Rumors flew this weekend that the Man Booker Prize may, for the first time, open up its competition to American novelists. Prize organizers are not commenting on the rumors, but plan to hold a press conference Wednesday to make an official statement about changes in the prize's selection process.
With a prize of nearly $80,000 -- also known as 50,000 British pound sterling -- the Man Booker is one of the most substantial literary prizes for a single work of fiction in the world.
If the rumors of its expansion to include American writers are true, it would seem that the prize hopes to become the pre-eminent award for a novel written in English, by anyone.
The timing of the changes at the Man Booker -- whatever they are -- is interesting. It falls just as the American National Book Awards is launching its first-ever longlist, a drawn-out process happening Monday-Thursday this week. Just a coincidence, or are the two awards lining up as rivals?
For its part, the National Book Awards addition of a longlist seems to be borrowed directly from the Man Booker Prize. Earlier this year, the National Book Awards announced several changes to its selection process, designed to capture more of the public's attention and imagination.
That's something the Man Booker has always been good at; its black-tie London gala is televised nationally in England.
In its first 44 years, the Man Booker Prize has been open to writers from England, Canada, Scotland, Australia and the rest of the Commonwealth, the Republic of Ireland, and Zimbabwe.
Some of those authors expressed concern that including American writers would change the nature of the prize. "If you open the Booker prize to all people writing in the English language it would be a fantastic overview of English language literature but it would lose a focus," Jim Crace, whose novel "Harvest" is shortlisted for the 2013 prize, told the Independent. "I’m very fond of the sense of the Commonwealth.
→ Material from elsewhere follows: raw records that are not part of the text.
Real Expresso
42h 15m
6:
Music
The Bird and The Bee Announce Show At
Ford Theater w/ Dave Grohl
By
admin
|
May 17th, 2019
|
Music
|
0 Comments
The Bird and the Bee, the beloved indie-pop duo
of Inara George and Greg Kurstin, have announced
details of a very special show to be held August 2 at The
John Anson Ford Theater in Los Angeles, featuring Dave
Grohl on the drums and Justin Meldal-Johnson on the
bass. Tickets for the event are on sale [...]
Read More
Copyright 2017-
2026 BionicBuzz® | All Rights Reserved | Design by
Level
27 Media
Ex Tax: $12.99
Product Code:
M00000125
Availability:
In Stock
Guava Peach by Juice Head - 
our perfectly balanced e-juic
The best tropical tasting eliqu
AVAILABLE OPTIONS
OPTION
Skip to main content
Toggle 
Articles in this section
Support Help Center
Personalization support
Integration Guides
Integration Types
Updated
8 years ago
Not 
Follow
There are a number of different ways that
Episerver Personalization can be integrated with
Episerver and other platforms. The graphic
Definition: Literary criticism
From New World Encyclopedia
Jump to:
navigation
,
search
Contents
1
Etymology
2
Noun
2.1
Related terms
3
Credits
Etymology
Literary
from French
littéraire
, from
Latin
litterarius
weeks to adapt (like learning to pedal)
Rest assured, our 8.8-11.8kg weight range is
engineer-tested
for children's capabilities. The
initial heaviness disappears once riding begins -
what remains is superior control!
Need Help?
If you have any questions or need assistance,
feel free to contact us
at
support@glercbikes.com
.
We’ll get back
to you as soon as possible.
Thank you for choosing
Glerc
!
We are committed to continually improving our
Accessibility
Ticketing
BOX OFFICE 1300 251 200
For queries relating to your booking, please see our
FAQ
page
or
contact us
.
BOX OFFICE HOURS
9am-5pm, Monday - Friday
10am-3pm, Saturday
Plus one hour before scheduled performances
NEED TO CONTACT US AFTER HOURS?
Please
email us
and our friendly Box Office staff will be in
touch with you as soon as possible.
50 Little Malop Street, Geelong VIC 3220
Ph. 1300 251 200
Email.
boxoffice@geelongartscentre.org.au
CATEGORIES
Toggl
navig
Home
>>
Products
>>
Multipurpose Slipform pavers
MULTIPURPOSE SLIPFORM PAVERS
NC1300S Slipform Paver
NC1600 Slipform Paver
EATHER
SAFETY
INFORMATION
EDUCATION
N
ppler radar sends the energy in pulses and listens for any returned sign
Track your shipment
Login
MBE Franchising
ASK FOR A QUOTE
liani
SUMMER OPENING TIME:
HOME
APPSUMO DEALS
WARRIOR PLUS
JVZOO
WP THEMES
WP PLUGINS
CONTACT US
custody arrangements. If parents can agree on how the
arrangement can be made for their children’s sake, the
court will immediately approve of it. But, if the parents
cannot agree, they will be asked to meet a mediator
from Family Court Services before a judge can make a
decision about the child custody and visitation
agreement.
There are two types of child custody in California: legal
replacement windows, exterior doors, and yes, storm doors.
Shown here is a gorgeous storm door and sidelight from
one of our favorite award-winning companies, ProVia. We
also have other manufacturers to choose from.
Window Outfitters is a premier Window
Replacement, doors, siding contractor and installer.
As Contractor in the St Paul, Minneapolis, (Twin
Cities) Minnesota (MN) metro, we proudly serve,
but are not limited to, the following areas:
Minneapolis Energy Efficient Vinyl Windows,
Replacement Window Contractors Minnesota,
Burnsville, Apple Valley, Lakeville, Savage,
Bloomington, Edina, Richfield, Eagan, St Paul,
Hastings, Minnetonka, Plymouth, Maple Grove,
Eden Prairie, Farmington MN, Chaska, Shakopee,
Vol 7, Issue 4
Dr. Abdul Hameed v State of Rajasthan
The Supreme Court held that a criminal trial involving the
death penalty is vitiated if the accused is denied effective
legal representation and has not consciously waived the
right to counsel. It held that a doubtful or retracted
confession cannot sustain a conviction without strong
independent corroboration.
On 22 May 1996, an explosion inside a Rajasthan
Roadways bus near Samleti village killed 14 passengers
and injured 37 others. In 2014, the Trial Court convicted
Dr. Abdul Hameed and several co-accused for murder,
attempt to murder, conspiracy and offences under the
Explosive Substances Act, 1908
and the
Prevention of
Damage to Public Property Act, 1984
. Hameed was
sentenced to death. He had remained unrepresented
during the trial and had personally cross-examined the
There’s something in there that you would lose if you open it up to American authors.”
"Opening Booker prize to US writers seems to reduce light and air for all non US writers," tweeted Hari Kunzru, the British Indian novelist who now lives in New York. "We're not eligible for NBA, Pulitzer etc."
British watchers also note that the Man Booker's changes may be a response to the Folio Prize. The Folio Prize, which has yet to give its first award, was founded in 2011 in response to a perception that the Man Booker was catering to popular, rather than literary, tastes.